#### GIVEN INSTRUCTION
Copy the entries from the line with "common name: orange huesvamp" to the line with "genus: Plantago", swapping "phylum" for "division" and changing nothing else. Leave out the pictures.

#### DATA PROVIDED
>>>>>
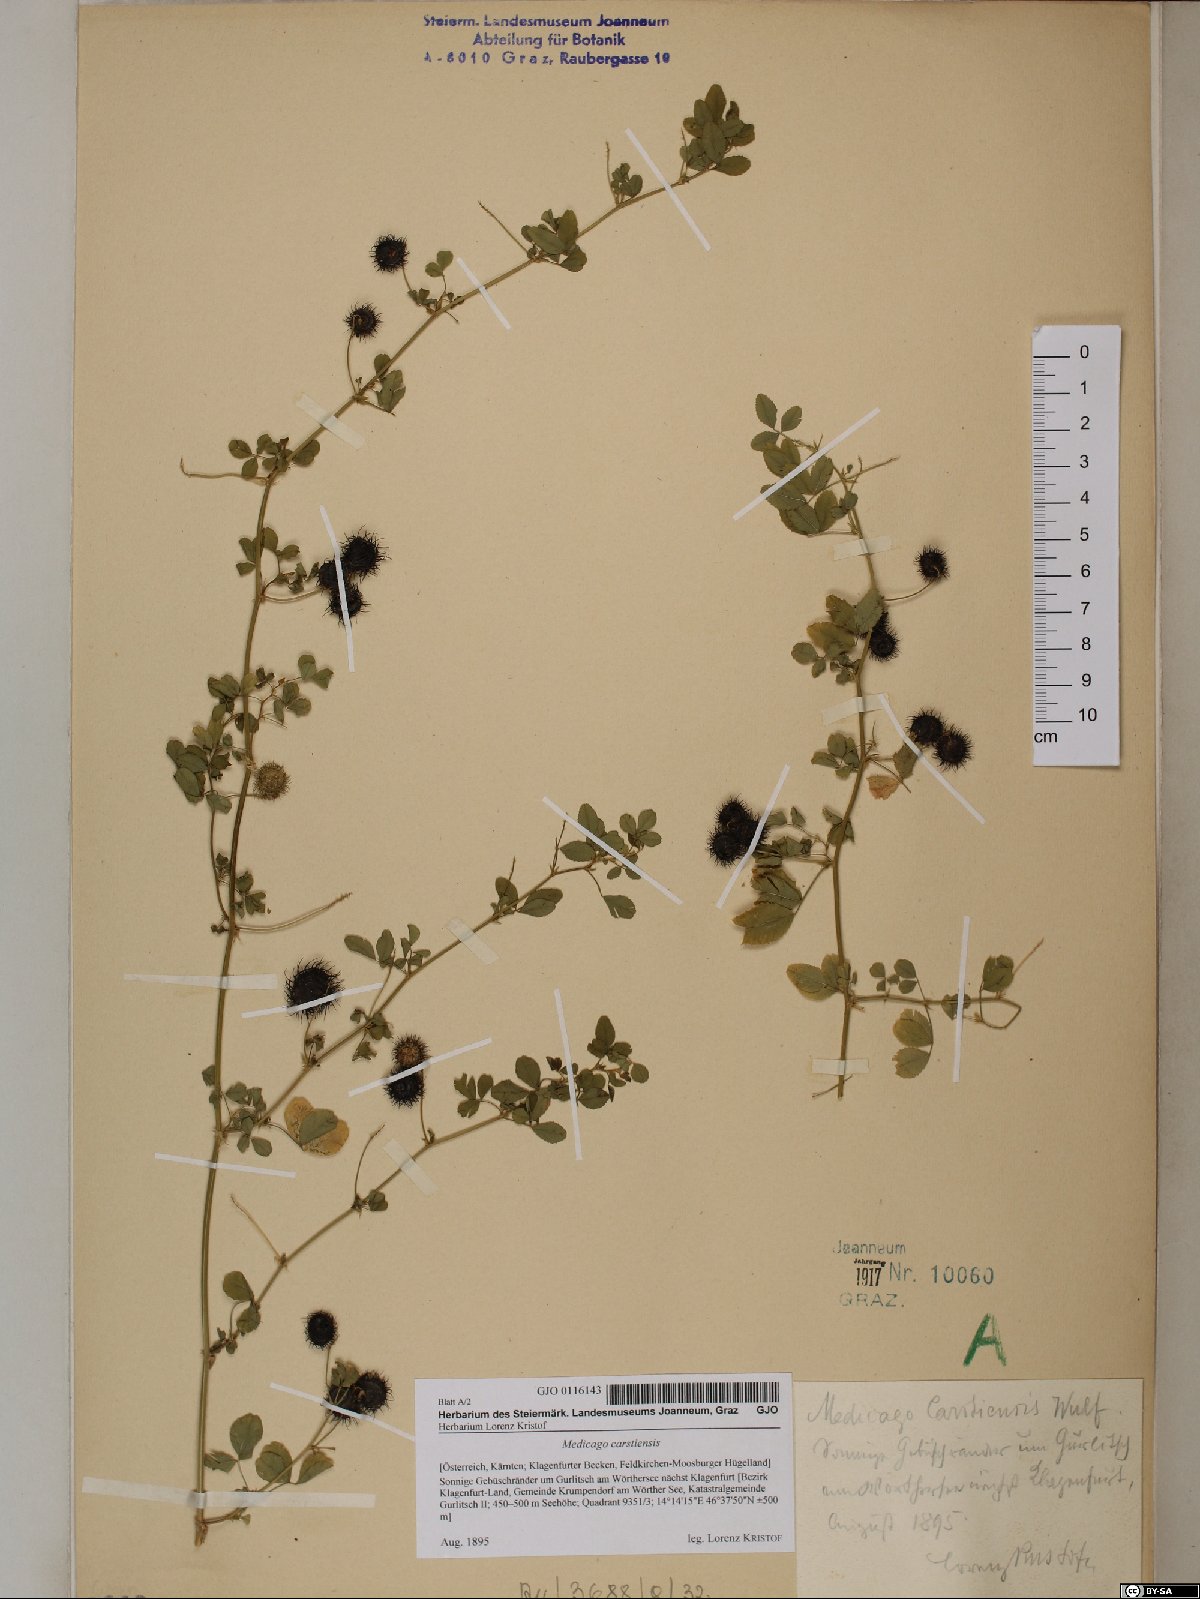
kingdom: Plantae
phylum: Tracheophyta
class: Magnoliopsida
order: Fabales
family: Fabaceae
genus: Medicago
<<<<<
>>>>>
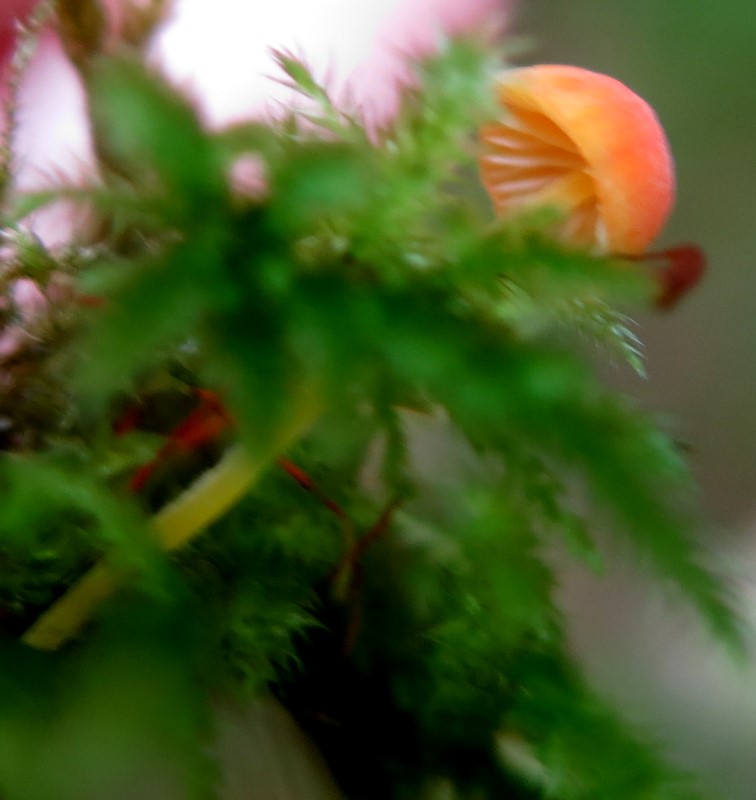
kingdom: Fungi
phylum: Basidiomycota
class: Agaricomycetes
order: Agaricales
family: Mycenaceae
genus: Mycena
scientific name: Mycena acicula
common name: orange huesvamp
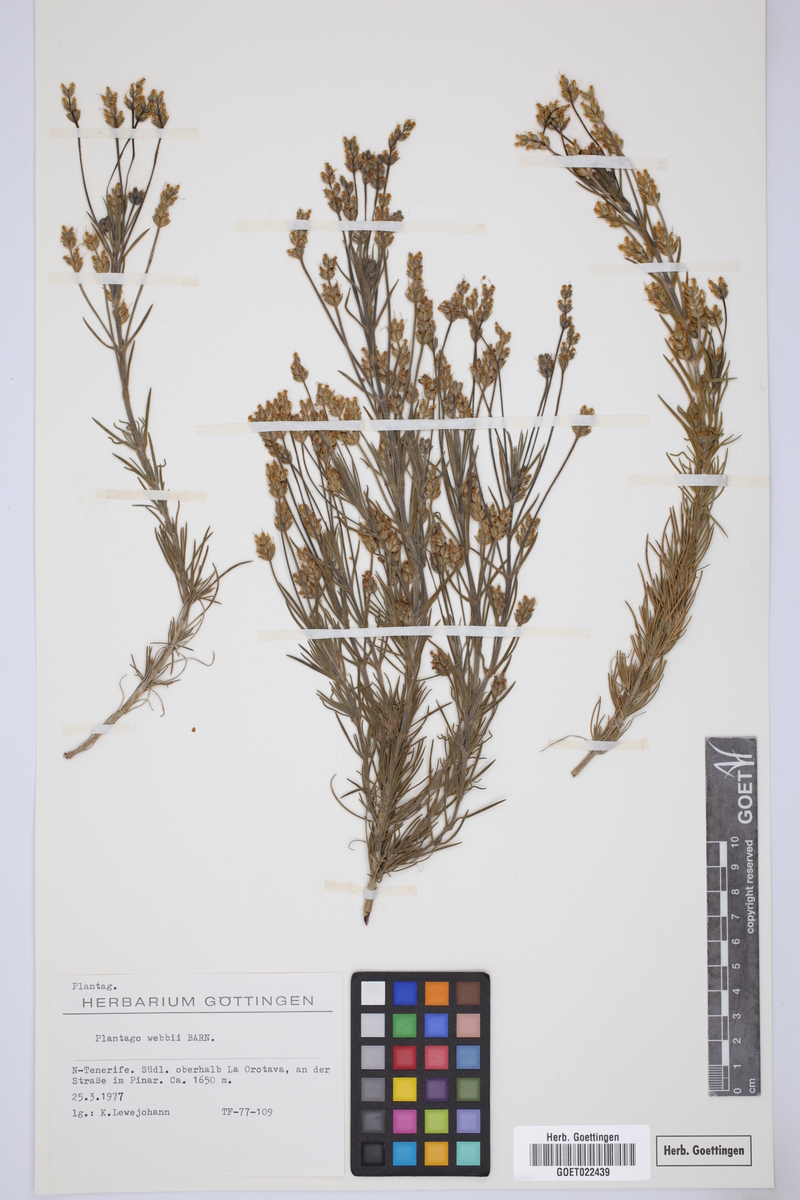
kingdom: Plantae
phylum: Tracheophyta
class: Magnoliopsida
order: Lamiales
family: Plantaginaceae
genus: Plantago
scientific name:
<<<<<
>>>>>
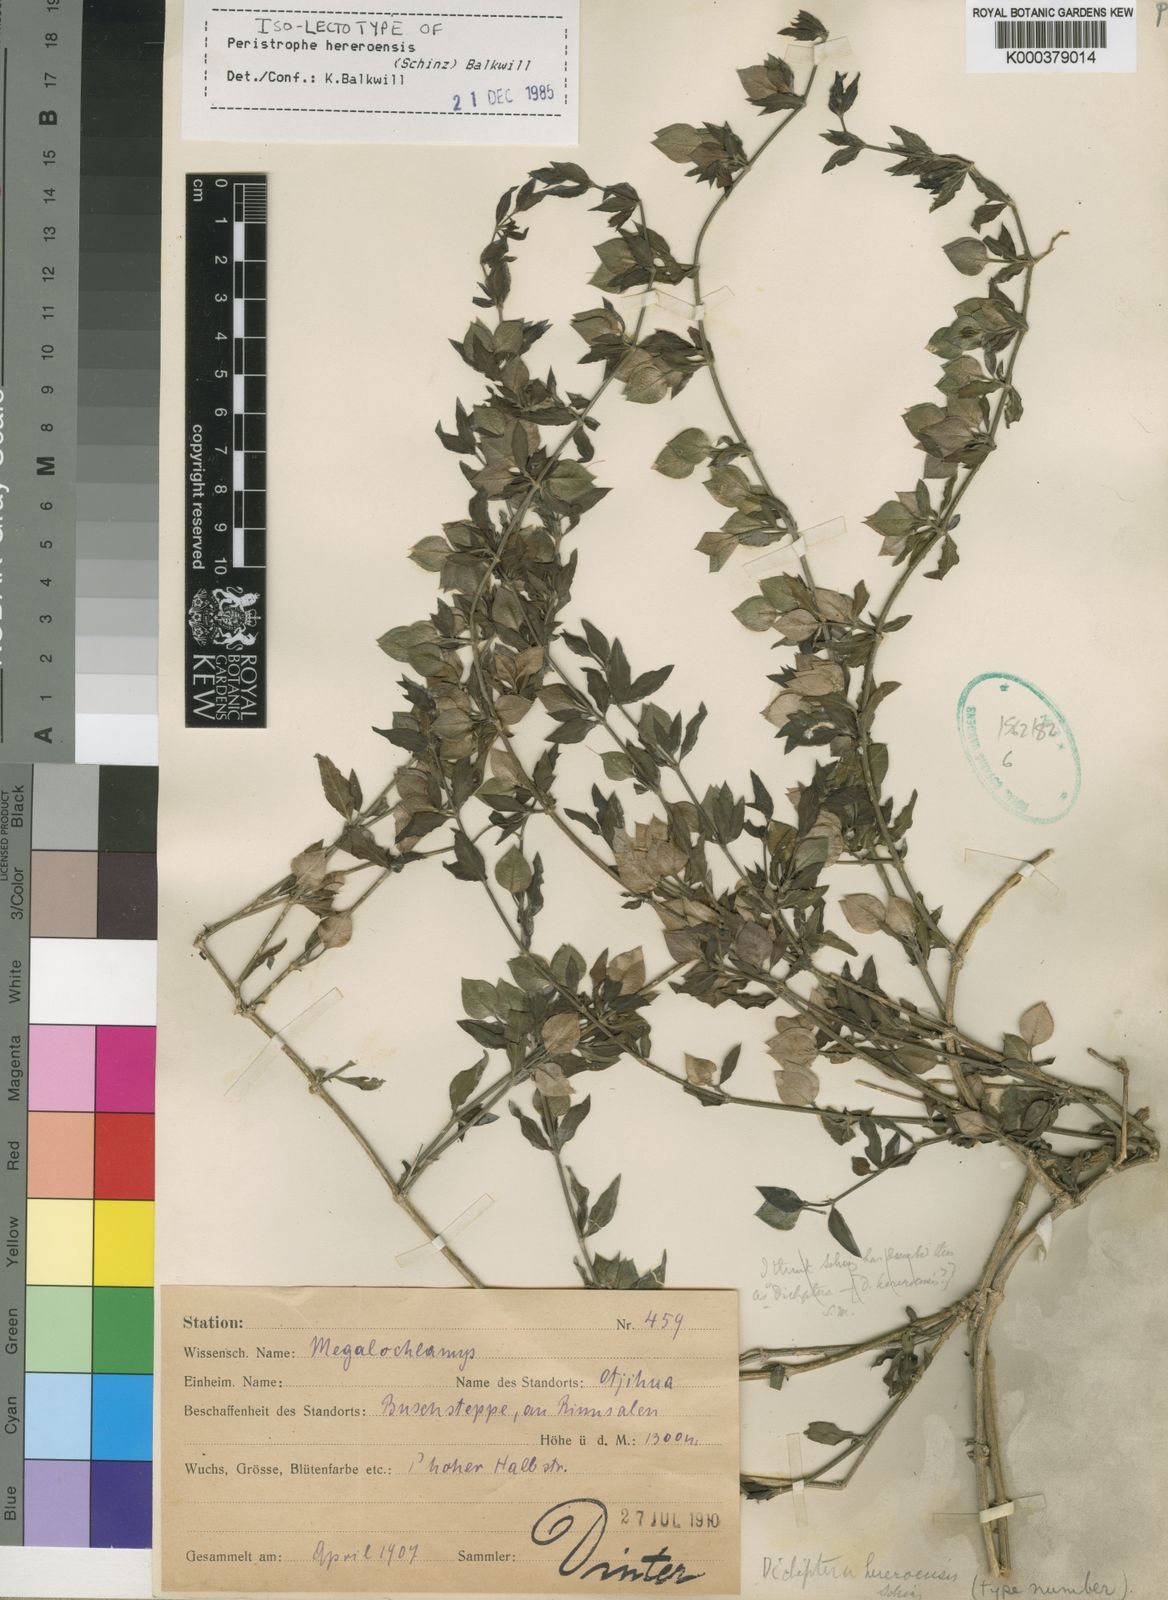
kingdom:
<<<<<
#### FINISHED TASK
common name: orange huesvamp
kingdom: Plantae
division: Tracheophyta
class: Magnoliopsida
order: Lamiales
family: Plantaginaceae
genus: Plantago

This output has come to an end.